§ **Your tasks**
• a. In the matrix benchmark text, from which element position does the set() call begin assigning values?
• b. From the matrix benchmark text, output the passage that begins at the words "Generally speaking, with" and stops after the words "data array creation.".
--- start of Supplied text ---
But this seemingly subtle difference makes a huge difference. Because the matrix is already initialized with a data array to the full matrix size, none of the subsequent assignments reallocate the array. This cuts the repetitive reallocation overhead significantly.

The next case involves multi_type_matrix initialized with empty elements. The values are first stored into an extra array first, then the whole array gets assigned to the matrix in one call.

size_t row_size = 10000, col_size = 1000;
 
multi_mx_type mx(row_size, col_size);
 
// Prepare a value array first.
std::vector<double> vals;
vals.reserve(row_size*col_size);
double val = 0.0;
for (size_t row = 0; row < row_size; ++row)
{
    for (size_t col = 0; col < col_size; ++col)
    {
        vals.push_back(val);
        val += 0.00001;
    }
}
 
// Assign the whole element values in one step.
mx.set(0, 0, vals.begin(), vals.end());

Operation like this is something that mixed_type_matrix doesn’t support. What the set() method on the last line does is to assign the values to all elements in the matrix in one single call; it starts from the top-left (0,0) element position and keeps wrapping values into the subsequent columns until it reaches the last element in the last column.

Generally speaking, with multi_type_matrix, assigning a large number of values in this fashion is significantly faster than assigning them individually, and even with the overhead of the initial data array creation, it is normally faster than individual value assignments. In this test, we measure the time it takes to set values with and without the initial data array creation.

The last scenario is identical to the previous one, but the only difference is the initial element values being zero instead of being empty.

size_t row_size = 10000, col_size = 1000;
 
multi_mx_type mx(row_size, col_size, 0.0);
 
// Prepare a value array first.
std::vector<double> vals;
vals.reserve(row_size*col_size);
double val = 0.0;
for (size_t row = 0; row < row_size; ++row)
{
    for (size_t col = 0; col < col_size; ++col)
    {
        vals.push_back(val);
        val += 0.00001;
    }
}
 
// Assign the whole element values in one step.
mx.set(0, 0, vals.begin(), vals.end());

The only significant thing this code does differently from the last one is that it assigns values to an existing numeric data array whereas the code in the previous scenario allocates a new array before assigning values. In practice, this difference should not make any significant difference performance-wise.

Now, let’s a take a look at the results.

The top orange bar is the only result from mixed_type_matrix, and the rest of the blue bars are from multi_type_matrix, using different assignment techniques.

The top three bars are the results from the individual value assignments inside loop (hence the label “loop”). The first thing that jumps out of this chart is that individually assigning values to empty-initialized multi_type_matrix is prohibitively expensive, thus such feat should be done with extra caution (if you really have to do it). When the matrix is initialized with zero elements, however, it does perform reasonably though it’s still slightly slower than the mixed_type_matrix case.
--- end of Supplied text ---
--- start of Dataset excerpts ---
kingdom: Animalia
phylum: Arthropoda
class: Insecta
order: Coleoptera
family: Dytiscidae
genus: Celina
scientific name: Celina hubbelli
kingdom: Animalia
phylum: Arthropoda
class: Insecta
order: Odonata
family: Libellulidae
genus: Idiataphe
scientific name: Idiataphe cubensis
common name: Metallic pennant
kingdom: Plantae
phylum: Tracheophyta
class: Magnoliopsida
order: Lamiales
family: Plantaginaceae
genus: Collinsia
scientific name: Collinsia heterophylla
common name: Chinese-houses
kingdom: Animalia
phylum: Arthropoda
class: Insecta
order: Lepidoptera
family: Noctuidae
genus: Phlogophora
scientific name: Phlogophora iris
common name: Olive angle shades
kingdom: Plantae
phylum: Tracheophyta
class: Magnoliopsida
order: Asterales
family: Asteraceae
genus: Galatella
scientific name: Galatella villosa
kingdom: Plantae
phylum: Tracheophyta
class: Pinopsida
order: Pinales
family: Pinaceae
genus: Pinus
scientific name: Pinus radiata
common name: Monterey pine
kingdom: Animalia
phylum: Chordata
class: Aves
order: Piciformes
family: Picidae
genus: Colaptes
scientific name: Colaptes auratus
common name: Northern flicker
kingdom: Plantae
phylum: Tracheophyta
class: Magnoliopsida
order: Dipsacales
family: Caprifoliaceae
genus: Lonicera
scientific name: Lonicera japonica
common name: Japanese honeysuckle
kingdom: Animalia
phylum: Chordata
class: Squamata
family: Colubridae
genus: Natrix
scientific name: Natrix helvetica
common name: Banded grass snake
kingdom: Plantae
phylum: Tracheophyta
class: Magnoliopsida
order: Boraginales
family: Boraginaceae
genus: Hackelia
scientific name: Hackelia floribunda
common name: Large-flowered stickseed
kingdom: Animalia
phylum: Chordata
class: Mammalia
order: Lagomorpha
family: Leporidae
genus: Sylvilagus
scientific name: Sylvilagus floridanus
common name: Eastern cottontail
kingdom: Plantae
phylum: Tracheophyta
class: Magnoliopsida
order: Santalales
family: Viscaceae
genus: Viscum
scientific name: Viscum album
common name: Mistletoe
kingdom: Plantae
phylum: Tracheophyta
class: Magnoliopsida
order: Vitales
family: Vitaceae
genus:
--- end of Dataset excerpts ---
§ **Solutions for each task**
• a. It starts from the top-left (0,0) element position.

• b.
Generally speaking, with multi_type_matrix, assigning a large number of values in this fashion is significantly faster than assigning them individually, and even with the overhead of the initial data array creation, it is normally faster than individual value assignments. In this test, we measure the time it takes to set values with and without the initial data array creation.